Since that time, all of the wars launched by the Zionist entity singled out the Gaza Strip, with two more major wars in 2012 and then again in 2014. Yet, as time went by, the Resistance in Lebanon was developing in size and strength, making it less and less of a viable target. It is likely that the Israelis believed that the war on Syria would significantly weaken and/or dismantle Hezbollah, a theory that was proven wrong. And so, as a result of this, the efforts of the Zionists would be fixated on the Gaza Strip.
Interestingly, however, the Resistance in Gaza, drawing on its support from Hezbollah and other allies, in addition to inspiration from the victory of 2006 against the Israelis, continued to develop its own capacities. Although the wars in 2012 were horrific for the civilian population of Gaza, there was a sense of victory in that the Palestinian Resistance had developed its ability to engage with Zionist forces on the ground and inflict significant casualties on enemy forces. When the Israelis launched their attack in 2014, it was important to note that what they targeted and the way they behaved was different from the prior aggressions.

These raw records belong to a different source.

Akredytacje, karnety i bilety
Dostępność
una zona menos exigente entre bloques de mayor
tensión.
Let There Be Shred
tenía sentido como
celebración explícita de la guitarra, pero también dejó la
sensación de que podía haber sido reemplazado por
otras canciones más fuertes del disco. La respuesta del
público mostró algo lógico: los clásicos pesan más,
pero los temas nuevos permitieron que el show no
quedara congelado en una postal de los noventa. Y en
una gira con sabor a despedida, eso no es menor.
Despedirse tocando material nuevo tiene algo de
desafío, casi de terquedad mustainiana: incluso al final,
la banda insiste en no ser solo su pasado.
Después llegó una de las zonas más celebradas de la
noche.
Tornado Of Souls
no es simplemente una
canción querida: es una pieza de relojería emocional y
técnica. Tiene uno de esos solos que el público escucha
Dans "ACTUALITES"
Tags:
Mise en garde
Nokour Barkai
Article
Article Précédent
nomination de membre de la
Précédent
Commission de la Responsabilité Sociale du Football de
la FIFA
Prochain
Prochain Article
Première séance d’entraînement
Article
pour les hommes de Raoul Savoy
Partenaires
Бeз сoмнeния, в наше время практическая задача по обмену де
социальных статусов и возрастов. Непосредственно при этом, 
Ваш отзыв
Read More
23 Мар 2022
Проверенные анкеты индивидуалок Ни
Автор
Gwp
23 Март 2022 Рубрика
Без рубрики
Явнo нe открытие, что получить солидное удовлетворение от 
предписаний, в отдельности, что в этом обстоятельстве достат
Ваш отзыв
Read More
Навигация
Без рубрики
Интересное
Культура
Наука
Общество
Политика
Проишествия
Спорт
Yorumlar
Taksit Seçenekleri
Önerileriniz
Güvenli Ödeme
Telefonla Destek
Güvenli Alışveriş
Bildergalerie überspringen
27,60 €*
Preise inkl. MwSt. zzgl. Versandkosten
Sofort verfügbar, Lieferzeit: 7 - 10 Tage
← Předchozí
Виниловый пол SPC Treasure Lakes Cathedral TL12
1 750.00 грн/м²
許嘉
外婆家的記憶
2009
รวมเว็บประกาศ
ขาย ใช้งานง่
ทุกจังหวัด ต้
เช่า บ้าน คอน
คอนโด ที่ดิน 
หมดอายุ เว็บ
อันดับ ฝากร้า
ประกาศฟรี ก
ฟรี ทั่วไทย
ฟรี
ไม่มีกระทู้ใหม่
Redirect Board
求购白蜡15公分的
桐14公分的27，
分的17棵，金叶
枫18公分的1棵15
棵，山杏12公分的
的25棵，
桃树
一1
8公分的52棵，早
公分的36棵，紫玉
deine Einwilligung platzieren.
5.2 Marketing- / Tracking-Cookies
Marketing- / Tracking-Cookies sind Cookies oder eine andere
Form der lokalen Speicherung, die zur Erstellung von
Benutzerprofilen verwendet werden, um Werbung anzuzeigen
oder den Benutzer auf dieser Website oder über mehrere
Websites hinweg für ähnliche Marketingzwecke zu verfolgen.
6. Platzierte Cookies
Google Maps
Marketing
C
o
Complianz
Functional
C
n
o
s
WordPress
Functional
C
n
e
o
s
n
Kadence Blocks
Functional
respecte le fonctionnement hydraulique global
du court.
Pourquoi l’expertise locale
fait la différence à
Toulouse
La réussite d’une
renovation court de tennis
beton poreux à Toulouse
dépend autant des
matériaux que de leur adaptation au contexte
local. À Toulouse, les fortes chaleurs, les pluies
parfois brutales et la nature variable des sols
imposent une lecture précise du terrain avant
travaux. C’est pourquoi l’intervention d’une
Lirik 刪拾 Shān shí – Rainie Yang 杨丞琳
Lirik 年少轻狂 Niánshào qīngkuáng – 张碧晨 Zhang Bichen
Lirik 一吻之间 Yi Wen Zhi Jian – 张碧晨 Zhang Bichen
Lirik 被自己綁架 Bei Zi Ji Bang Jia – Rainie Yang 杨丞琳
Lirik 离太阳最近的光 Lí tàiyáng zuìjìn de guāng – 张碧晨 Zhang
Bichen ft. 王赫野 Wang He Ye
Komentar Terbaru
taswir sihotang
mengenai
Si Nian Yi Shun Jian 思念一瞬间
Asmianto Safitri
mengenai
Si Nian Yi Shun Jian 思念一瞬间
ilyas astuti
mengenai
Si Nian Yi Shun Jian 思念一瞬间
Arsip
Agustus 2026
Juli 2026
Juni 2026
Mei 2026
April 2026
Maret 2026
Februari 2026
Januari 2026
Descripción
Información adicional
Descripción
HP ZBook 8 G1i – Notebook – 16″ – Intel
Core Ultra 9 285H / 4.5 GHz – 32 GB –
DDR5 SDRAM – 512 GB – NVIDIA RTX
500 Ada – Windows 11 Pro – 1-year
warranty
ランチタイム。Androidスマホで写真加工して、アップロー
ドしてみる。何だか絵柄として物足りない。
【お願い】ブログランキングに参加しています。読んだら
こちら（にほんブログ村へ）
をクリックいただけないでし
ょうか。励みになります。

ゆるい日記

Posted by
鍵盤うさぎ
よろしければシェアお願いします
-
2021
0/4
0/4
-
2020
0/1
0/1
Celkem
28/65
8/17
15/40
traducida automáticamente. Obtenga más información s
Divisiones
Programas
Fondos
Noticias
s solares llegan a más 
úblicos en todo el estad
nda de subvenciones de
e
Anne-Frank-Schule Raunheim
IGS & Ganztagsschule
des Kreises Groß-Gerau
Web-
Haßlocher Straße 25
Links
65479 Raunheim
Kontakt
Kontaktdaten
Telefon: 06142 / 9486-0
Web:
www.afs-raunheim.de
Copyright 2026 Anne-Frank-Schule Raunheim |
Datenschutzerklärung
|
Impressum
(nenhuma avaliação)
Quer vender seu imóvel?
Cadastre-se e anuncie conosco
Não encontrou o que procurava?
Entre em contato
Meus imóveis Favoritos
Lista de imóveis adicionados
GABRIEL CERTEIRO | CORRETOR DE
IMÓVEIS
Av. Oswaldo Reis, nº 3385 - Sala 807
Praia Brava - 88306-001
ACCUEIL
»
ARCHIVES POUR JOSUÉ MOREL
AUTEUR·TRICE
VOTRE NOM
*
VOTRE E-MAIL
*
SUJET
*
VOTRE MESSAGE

The strategy had become even more targeted toward civilians, in order to have what is known as the Gazan Middle Class apply pressure on Hamas, as they had a significant say inside the besieged coastal Strip, and so they were targeted directly. The Palestinian Resistance managed to inflict significant combatant casualties on the Zionist forces, which had great social and political consequences for the ruling Israeli coalition at the time.
In 2018, the Zionist regime was dealt a significant blow, when the united Resistance factions in Gaza thwarted an Israeli raid, leading to an embarrassment of the occupation’s leadership and even the resignation of Avigdor Lieberman, who was serving as Israeli minister of war. When the Zionist regime would launch its next attack on Gaza in 2019, it then retreated to a new strategy of singling out Palestinian Islamic Jihad (PIJ), staying away from the most powerful Resistance group that governs the Gaza Strip - Hamas. Come 2021, the united Resistance factions launched their own attack in defense of Al-Quds, the battle of Seif al-Quds, which severely dented the image of the Zionist regime, and this victory for the Palestinian Resistance was achieved with the help of Hezbollah.
Since 2021, the Zionist entity has launched two more attacks against PIJ but has been deterred from a full-scale assault on Gaza and is petrified of committing to a ground invasion. It now finds itself surrounded by a united Resistance to the North and South, while it fails to prevent the development of a new Resistance stronghold inside the occupied West Bank. The Zionist entity is now the one that is deterred from attacking Lebanon, knowing the consequences of such actions, while it has no deterrence equation with the Palestinian Resistance, even in the West Bank, where its invasion of Jenin had failed to even penetrate into the heart of the Jenin Refugee Camp. None of today’s equations against the Israeli occupying entity would be in place without the victory of the Lebanese Resistance in 2006.